[Your instructions] In the entries that follow, how many lines hold "Right"? Nothing but the number is expected.

───── Data provided

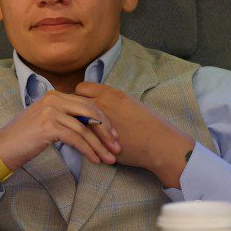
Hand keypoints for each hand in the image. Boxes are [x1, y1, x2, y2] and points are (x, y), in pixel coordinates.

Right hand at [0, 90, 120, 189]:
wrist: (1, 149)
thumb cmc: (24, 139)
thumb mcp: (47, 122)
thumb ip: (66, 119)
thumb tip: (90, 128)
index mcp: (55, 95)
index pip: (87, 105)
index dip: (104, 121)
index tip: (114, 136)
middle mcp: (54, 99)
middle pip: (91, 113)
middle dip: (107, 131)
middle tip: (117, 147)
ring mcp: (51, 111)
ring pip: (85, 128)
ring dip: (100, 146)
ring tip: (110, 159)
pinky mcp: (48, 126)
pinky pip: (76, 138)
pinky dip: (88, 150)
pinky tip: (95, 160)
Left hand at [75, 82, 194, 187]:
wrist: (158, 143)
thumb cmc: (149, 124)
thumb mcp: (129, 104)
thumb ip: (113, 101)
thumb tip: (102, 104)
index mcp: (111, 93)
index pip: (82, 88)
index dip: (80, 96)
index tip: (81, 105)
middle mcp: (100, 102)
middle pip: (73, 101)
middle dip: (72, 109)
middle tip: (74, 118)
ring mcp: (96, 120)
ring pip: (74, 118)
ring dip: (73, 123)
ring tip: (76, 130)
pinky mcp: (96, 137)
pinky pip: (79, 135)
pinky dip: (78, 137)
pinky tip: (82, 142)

──────────
───── Data provided

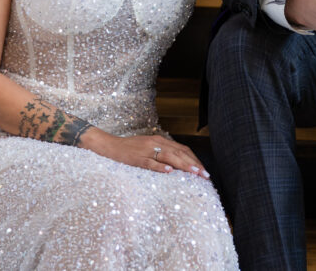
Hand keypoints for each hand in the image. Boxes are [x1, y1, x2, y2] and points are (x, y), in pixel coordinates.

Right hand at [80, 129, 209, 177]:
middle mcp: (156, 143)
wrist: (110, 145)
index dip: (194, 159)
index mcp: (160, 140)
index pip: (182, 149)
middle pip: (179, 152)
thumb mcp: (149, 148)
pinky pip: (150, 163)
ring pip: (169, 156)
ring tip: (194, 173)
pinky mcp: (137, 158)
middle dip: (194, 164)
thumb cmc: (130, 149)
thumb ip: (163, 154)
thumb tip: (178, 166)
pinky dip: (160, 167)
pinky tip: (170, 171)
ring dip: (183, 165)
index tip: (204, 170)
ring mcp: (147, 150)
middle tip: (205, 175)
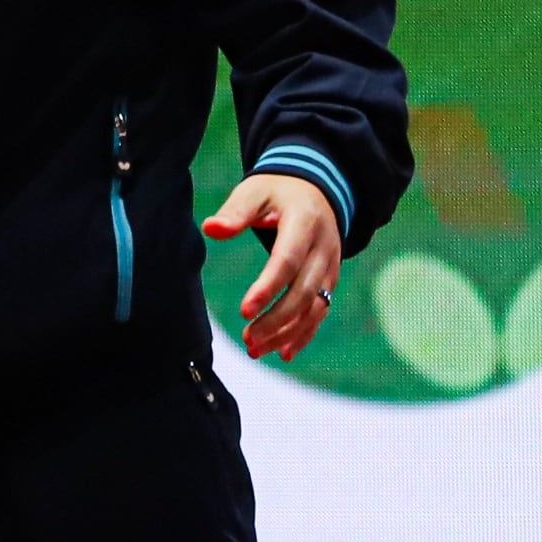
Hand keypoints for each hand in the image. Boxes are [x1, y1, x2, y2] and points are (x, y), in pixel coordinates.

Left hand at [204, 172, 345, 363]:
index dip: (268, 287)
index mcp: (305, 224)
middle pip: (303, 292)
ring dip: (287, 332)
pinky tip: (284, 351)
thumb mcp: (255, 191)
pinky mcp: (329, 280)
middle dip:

──────────
───── Data provided

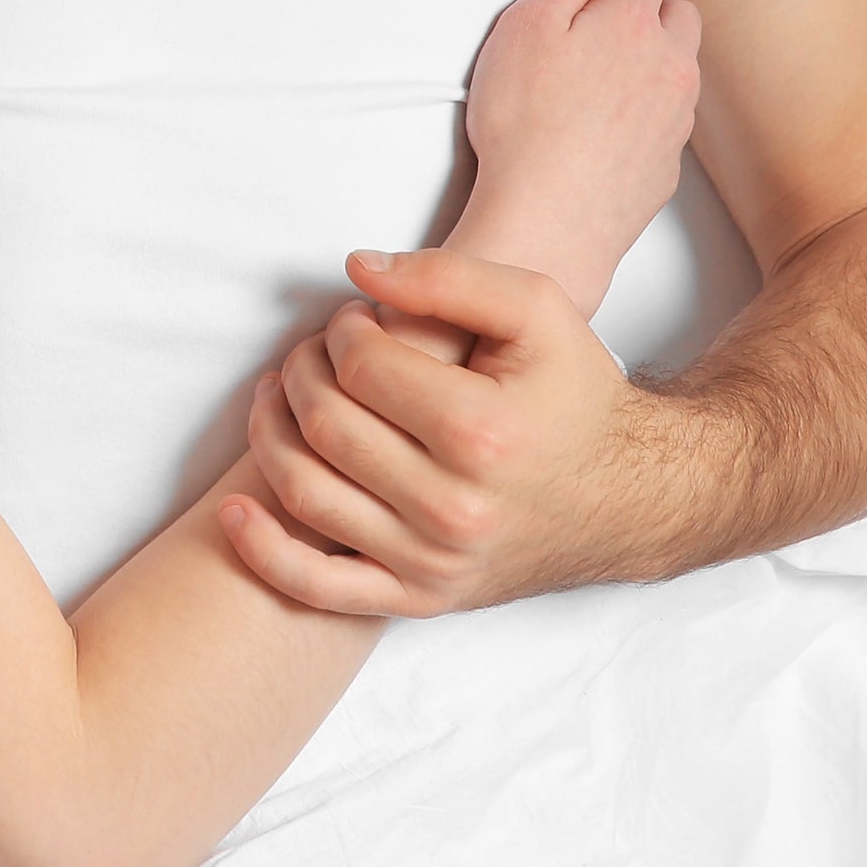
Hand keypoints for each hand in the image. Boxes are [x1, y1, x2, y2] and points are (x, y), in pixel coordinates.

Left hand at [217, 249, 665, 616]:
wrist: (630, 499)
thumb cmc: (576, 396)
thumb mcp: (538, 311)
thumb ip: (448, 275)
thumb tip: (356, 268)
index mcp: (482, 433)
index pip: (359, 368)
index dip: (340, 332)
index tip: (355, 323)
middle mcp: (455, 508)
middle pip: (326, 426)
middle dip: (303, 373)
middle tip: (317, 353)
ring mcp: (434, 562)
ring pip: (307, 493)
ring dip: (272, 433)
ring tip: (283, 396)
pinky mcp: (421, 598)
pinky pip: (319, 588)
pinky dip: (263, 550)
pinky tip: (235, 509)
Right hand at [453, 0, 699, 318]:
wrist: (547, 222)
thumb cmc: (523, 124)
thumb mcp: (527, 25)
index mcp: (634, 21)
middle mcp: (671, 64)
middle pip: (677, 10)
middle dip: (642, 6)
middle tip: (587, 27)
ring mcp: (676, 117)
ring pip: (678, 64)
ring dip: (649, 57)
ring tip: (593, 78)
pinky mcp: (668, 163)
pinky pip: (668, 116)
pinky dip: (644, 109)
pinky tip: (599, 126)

──────────

[Exercise result] 3